Our lady, the South Thompson River, rolls unpretentiously past

Scalloped hems of shore – her shallows darkening dramatically

Beneath overhanging silver-grey Russian Olives in the lustre

Of summer. Writhing by, she stretches her flawless legs and torso

As a lithe yoga instructor. Taking no effort to push against

Strong winds, her own strengths are, of course, oblivious; for, they

Are well hidden in her underwater currents—as any woman’s.

 

Our beautiful local river fills one’s mind with intrigue; one’s senses

With supernatural perception. What is beneath her whirlpools?

Where is she going in such a hurry? Where are her wings attached?

She appears to fly over unseen currents – that chameleon

Reflecting feathered faces of herons, bald eagles and gulls as they

Dodge sky-high jet-vapor trails, choppers and free-flying gliders

And carve their peculiar personalities on the firmament.

 

One very obvious charm: born to sing; never to be silenced;

Our Lady Thompson warbles rhythmically from her

Glazed stage as a soprano with glossy laughing eyes, and she

Cries with temperamental rain-clouds rushing to conjoin at the

Horizon.
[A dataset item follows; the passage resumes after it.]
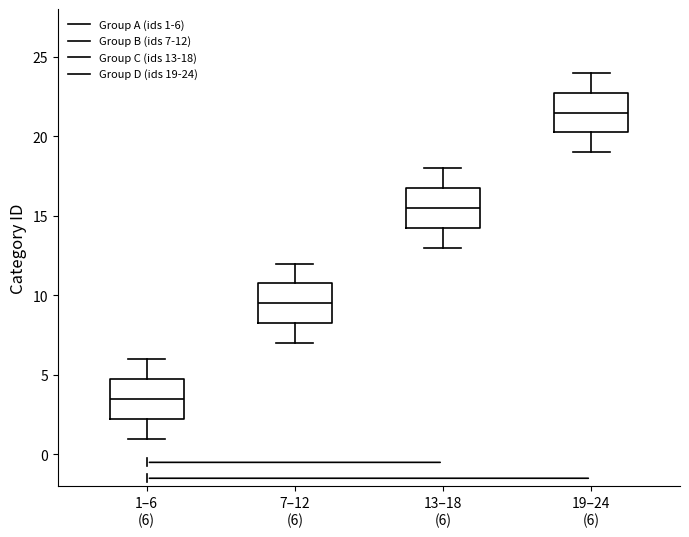

Which box has the highest median line?

19–24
Spiraling gulls call the river’s name. They dive for morsels

A-float on her white-knuckled fingers and white-cap shoulders.
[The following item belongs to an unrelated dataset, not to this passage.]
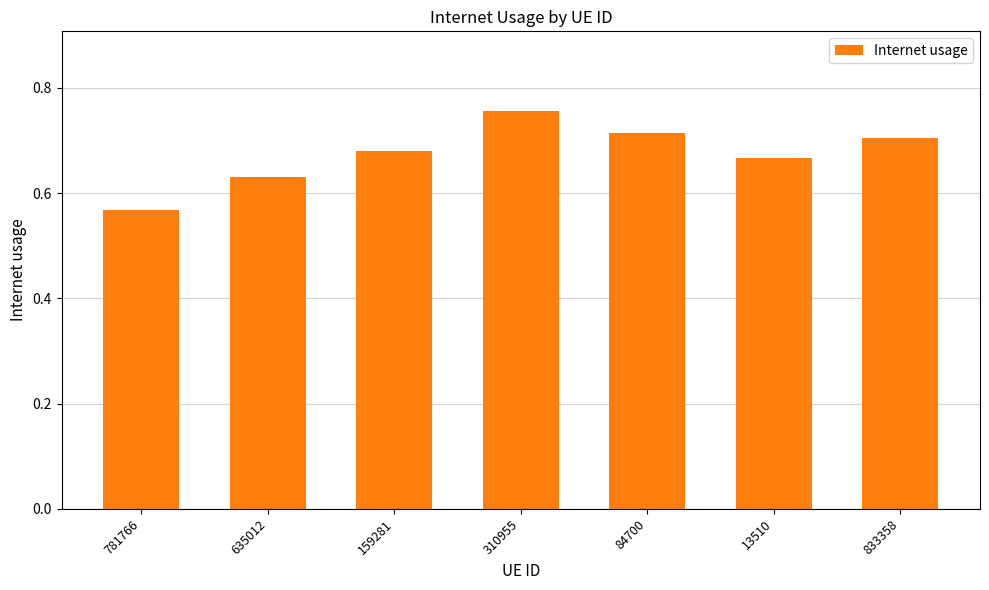

How many values are between 0 and 1?

7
This gracious hostess welcomes all nature and water lovers.

 

Ducks on parade linger with their young upon her wide lap.
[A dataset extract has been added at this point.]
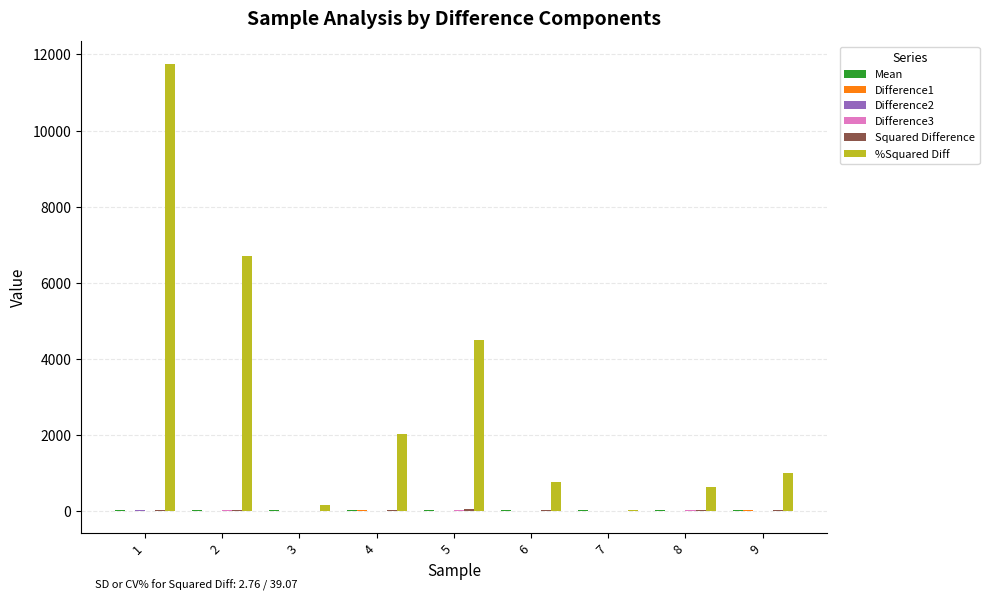

What is the maximum value shown in the chart?

11762.4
Their webbed feet tease and tickle her underbelly causing her

To wantonly rear her crowning glory and allow her rippled hair

Its freedom to flow behind as she dodges rocks and reefs. What

An exotic dancer she is! En pointe, staging a boiling rage, she

Commands, in mesmerizing ballerina-encores, a punctuation

And penetrates deep dimples into whirlpool cheeks.

 

Entrapment and power, in one body, captures the human spirit

And steadily, supremely flows away away away with it. A

Swooshing voice echoes between foothills. O, such compulsion of

Worshippers following her songs, blind to the tempest, to embrace

Her natural world; spiral in a dream state pillowed by the buoyant

Depths of her pulsing universe of seduction to vanish, in one’s

Mind, into the watery secrecy of Lady Thompson’s rolfing bosom.